Functions of neurofilaments in synapses
Dissociation of Axonal Neurofilament Content from Its Transport Rate
The axonal cytoskeleton of neurofilament (NF) is a long-lived network of fibrous elements believed to be a stationary structure maintained by a small pool of transported cytoskeletal precursors. Accordingly, it may be predicted that NF content in axons can vary independently from the transport rate of NF. In the present report, we confirm this prediction by showing that human NFH transgenic mice and transgenic mice expressing human NFL Ser55 (Asp) develop nearly identical abnormal patterns of NF accumulation and distribution in association with opposite changes in NF slow transport rates.
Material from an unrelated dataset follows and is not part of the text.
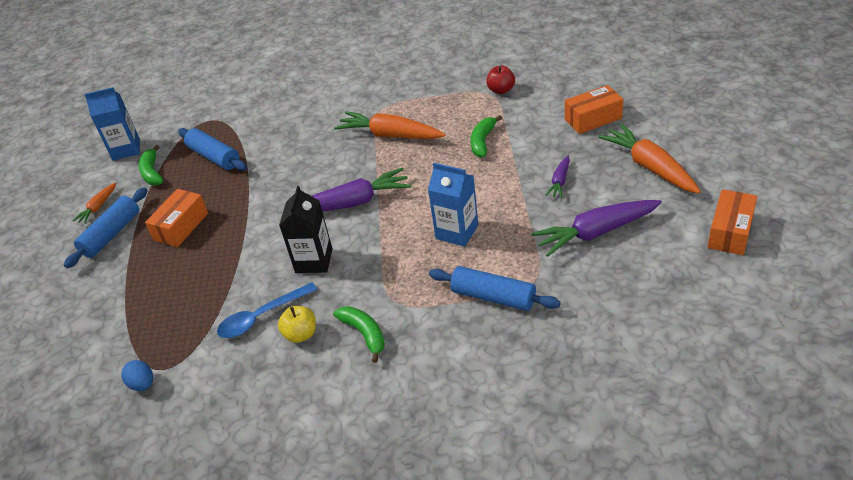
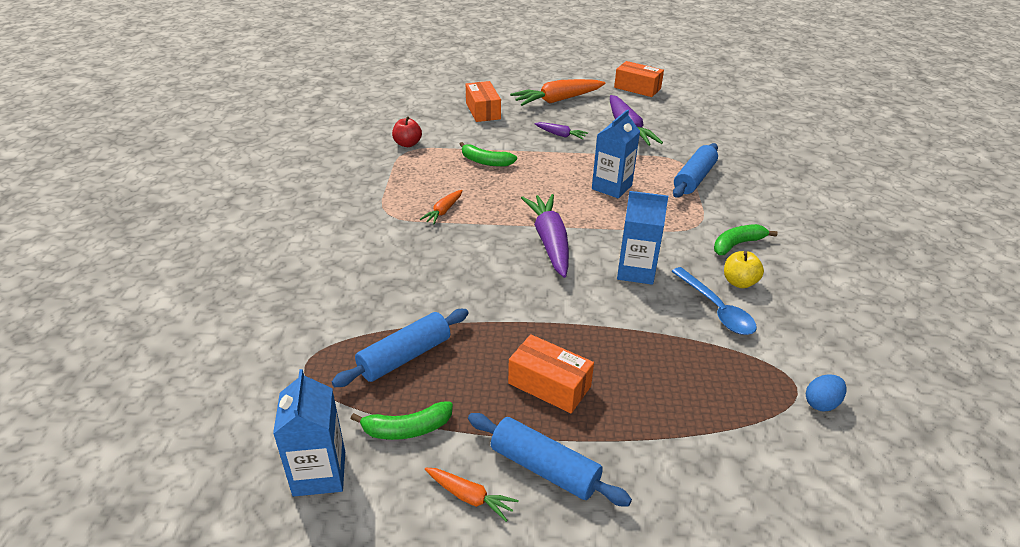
camera: 90 degrees left, 5 degrees down
(314, 261) = (636, 271): black carton -> blue carton
(390, 135) = (443, 211): orange carrot -> orange carrot, size x0.51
We also show that the rate of NF transport in wild-type mice remains constant along a length of the optic axon where NF content varies 3-fold. Moreover, knockout mice lacking NFH develop even more extreme (6-fold) proximal to distal variation in NF number, which is associated with a normal wild-type rate of NF transport. The independence of regional NF content and NF transport is consistent with previous evidence suggesting that the rate of incorporation of transported NF precursors into a metabolically stable stationary cytoskeletal network is the major determinant of axonal NF content, enabling the generation of the striking local variations in NF number seen along axons.